Your goal:
Return, unaltered, every line from the beginning of the material below up to and including the one with "funktioner. Uanset om".

►

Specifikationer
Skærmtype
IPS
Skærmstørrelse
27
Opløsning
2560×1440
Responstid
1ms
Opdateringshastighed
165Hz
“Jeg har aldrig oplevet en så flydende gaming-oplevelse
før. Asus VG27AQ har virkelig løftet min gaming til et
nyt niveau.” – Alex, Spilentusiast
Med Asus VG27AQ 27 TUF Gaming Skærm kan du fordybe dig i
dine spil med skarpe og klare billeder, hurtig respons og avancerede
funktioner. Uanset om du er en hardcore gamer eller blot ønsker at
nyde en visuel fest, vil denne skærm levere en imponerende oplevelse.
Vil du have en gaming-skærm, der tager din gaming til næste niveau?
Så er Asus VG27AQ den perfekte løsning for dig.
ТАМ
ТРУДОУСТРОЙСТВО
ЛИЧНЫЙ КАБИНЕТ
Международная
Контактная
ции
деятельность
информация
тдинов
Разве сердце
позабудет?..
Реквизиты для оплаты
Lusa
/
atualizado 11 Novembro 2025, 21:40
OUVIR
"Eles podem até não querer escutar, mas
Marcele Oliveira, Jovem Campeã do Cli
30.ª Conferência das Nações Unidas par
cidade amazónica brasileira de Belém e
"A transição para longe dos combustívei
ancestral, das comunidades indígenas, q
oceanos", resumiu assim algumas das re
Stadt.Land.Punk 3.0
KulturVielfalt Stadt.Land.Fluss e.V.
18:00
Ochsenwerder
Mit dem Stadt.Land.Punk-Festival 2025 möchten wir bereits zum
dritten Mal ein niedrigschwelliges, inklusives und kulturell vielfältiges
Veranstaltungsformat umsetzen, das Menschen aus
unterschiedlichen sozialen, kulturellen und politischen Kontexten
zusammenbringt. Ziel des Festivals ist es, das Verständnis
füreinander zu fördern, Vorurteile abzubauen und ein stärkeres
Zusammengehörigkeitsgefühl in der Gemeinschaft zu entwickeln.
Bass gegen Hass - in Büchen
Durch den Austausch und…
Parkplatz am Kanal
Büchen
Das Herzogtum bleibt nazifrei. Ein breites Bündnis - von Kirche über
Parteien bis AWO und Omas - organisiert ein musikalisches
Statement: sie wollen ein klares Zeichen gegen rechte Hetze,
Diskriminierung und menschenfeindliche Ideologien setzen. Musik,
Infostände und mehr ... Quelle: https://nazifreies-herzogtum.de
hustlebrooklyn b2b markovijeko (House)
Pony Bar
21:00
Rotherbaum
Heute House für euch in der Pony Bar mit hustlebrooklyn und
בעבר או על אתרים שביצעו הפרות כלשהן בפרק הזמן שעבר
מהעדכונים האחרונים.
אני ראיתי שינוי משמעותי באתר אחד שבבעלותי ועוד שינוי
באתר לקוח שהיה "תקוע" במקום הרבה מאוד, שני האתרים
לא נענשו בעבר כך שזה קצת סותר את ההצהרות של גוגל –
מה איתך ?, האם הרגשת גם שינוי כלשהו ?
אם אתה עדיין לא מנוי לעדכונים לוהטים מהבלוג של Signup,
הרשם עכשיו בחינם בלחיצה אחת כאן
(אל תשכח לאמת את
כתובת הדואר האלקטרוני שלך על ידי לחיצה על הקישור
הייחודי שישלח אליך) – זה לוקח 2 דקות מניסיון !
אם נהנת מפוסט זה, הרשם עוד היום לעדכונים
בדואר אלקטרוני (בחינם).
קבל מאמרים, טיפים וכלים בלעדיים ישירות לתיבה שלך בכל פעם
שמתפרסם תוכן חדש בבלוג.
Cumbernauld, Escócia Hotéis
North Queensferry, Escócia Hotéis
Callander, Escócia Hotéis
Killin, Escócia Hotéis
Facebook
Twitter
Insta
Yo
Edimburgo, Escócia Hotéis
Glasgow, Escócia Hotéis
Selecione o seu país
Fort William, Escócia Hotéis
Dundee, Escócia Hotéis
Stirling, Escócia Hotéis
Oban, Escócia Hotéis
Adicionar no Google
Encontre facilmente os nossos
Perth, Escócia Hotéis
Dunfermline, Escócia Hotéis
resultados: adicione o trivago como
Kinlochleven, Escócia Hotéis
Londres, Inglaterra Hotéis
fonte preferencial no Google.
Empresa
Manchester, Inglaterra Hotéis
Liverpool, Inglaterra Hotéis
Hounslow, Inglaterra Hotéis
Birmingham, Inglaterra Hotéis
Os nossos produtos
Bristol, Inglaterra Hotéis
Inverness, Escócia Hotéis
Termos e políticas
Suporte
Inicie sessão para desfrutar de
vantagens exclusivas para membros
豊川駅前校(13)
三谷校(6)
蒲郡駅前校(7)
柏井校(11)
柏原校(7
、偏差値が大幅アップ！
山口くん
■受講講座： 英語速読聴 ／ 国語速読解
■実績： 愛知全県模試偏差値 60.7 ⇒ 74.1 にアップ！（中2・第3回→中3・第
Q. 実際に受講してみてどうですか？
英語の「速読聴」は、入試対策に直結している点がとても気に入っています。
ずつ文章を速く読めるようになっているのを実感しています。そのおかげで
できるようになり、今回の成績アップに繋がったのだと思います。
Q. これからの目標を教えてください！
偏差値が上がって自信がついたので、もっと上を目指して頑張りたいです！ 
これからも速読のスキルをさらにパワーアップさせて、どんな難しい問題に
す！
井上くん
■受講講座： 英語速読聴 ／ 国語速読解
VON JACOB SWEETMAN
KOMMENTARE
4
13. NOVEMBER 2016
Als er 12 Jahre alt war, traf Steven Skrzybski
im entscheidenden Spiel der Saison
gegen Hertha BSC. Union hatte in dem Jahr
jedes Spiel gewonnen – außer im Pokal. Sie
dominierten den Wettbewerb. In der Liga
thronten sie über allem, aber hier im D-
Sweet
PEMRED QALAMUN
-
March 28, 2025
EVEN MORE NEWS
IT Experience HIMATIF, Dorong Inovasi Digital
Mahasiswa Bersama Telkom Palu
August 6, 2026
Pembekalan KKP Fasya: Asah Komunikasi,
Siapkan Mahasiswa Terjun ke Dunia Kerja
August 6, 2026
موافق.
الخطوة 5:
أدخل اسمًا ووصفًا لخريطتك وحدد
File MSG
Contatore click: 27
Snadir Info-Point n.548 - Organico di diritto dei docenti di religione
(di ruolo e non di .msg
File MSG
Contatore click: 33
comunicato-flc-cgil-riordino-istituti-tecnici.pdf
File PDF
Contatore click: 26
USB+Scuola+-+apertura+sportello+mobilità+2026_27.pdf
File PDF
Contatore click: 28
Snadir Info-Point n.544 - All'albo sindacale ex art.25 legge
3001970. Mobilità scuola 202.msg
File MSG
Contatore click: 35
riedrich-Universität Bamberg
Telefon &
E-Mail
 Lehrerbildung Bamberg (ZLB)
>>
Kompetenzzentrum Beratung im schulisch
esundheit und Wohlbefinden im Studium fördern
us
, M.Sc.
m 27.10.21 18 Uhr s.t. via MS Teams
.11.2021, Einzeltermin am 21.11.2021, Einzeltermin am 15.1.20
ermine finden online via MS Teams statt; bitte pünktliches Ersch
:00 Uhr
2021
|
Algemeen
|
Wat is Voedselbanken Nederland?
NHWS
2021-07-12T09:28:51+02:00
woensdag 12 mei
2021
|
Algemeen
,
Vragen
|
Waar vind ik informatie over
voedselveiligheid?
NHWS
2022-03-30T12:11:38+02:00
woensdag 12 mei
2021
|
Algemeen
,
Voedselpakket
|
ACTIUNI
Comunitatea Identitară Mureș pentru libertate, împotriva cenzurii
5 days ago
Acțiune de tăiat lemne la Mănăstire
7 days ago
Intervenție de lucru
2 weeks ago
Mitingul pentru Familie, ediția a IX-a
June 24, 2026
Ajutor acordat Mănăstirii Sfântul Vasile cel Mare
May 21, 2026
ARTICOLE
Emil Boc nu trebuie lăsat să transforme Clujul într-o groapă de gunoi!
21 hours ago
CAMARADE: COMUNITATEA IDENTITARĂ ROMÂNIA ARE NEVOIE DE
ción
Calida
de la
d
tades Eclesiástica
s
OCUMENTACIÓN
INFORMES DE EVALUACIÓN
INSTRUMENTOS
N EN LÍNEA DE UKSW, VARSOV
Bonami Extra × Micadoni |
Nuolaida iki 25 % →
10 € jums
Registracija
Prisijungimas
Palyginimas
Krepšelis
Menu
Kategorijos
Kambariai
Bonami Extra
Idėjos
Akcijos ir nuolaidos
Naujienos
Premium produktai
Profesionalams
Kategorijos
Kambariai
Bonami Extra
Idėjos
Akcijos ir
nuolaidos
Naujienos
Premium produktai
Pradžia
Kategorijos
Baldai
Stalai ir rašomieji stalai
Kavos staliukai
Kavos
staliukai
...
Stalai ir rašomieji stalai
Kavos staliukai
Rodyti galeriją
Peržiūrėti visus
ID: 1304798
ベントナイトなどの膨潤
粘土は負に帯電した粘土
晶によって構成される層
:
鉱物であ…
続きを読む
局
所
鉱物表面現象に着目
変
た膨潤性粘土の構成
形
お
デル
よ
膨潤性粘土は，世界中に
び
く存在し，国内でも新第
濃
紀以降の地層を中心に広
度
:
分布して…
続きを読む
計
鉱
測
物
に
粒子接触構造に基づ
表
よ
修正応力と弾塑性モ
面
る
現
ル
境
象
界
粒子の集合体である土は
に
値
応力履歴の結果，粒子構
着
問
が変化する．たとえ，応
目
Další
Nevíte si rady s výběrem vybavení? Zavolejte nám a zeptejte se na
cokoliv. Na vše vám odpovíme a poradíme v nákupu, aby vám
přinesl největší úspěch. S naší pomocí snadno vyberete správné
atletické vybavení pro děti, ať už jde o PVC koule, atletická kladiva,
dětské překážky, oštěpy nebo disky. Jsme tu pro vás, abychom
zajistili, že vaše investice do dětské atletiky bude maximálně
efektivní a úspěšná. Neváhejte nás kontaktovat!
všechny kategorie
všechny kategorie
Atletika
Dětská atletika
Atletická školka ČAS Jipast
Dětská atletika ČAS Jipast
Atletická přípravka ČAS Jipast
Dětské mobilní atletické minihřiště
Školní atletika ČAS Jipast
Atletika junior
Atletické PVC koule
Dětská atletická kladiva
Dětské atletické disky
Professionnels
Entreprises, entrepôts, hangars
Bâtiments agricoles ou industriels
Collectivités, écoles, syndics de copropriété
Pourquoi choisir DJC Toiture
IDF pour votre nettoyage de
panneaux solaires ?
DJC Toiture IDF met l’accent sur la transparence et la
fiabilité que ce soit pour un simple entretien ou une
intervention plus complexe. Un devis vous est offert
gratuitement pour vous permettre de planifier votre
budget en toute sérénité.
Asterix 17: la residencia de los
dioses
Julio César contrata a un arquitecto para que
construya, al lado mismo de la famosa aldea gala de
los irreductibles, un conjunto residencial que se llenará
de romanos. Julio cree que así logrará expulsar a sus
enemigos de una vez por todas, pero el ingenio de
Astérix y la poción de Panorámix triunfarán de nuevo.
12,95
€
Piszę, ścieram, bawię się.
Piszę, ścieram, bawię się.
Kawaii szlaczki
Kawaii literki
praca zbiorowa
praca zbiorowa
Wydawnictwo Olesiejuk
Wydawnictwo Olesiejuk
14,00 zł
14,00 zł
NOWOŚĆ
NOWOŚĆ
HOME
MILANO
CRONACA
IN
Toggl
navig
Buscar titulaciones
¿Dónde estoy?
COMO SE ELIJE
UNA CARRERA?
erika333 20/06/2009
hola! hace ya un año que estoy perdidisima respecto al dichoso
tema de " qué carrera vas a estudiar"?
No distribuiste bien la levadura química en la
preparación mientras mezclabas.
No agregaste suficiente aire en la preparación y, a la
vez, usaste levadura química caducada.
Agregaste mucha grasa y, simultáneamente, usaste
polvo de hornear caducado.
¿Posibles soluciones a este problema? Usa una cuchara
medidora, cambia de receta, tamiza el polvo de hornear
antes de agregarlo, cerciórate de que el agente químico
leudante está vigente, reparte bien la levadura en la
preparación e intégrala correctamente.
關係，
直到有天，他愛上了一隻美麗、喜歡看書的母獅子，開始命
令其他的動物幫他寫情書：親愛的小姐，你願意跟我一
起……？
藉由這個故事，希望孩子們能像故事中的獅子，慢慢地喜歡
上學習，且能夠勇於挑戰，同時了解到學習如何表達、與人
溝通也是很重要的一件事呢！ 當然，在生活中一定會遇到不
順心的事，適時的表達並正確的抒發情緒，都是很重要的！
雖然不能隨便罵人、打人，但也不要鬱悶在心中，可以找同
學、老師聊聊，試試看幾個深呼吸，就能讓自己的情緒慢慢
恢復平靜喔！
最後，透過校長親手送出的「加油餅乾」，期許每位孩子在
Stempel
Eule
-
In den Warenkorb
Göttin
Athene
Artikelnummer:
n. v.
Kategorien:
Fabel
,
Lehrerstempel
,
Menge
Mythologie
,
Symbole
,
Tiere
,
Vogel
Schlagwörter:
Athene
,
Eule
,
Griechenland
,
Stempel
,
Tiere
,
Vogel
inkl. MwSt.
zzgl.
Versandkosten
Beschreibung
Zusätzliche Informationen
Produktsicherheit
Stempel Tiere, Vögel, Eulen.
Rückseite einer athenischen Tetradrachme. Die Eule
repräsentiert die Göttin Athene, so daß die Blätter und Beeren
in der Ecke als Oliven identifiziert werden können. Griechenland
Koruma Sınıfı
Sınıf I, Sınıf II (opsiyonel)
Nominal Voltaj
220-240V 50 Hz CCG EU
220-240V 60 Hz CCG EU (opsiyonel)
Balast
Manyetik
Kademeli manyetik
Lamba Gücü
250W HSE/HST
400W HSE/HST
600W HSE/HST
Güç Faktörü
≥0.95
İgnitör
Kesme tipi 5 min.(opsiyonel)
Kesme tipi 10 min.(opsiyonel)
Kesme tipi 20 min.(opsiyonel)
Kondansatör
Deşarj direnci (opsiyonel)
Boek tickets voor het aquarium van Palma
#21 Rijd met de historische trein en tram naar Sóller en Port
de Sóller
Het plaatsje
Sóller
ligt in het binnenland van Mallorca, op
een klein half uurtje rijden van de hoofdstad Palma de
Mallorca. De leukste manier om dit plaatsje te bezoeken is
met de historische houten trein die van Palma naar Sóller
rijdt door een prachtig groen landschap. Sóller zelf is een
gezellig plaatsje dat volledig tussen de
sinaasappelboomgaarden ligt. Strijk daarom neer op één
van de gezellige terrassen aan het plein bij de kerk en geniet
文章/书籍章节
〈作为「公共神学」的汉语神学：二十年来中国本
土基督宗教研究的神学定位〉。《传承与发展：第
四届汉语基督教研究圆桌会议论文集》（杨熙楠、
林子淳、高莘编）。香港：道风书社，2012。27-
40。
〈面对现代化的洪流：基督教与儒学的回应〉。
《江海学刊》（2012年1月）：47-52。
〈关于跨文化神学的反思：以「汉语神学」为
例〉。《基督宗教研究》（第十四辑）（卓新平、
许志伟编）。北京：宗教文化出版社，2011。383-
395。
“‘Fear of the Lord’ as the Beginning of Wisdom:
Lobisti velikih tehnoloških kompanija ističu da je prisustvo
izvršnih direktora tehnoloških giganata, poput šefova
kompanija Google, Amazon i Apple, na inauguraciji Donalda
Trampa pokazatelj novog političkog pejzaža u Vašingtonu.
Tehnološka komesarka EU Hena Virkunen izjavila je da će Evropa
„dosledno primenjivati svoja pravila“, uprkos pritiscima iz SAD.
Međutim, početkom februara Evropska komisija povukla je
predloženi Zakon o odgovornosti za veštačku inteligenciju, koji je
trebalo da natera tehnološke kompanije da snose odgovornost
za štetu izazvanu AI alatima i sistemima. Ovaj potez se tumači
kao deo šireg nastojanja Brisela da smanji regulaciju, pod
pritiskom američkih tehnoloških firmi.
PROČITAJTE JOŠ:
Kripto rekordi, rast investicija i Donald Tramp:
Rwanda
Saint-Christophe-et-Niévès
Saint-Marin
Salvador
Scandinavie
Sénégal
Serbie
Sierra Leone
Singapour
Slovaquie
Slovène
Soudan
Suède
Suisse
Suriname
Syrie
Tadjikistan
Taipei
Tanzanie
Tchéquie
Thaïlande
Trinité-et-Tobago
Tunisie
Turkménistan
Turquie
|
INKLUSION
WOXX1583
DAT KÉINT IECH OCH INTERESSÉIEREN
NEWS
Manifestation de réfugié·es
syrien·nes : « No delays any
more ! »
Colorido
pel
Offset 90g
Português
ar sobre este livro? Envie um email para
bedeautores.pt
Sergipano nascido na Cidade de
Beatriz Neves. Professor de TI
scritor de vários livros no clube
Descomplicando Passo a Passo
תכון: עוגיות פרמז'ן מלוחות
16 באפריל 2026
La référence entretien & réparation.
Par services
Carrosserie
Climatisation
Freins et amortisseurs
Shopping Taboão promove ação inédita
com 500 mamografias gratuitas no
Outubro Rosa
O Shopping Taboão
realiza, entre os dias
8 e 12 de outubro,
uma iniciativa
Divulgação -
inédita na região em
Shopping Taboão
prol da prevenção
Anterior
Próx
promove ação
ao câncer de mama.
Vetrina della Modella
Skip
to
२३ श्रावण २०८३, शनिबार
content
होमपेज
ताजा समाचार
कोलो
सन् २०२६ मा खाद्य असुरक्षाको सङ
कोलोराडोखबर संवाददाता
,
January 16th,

◄

The completed task:
Specifikationer
Skærmtype
IPS
Skærmstørrelse
27
Opløsning
2560×1440
Responstid
1ms
Opdateringshastighed
165Hz
“Jeg har aldrig oplevet en så flydende gaming-oplevelse
før. Asus VG27AQ har virkelig løftet min gaming til et
nyt niveau.” – Alex, Spilentusiast
Med Asus VG27AQ 27 TUF Gaming Skærm kan du fordybe dig i
dine spil med skarpe og klare billeder, hurtig respons og avancerede
funktioner. Uanset om du er en hardcore gamer eller blot ønsker at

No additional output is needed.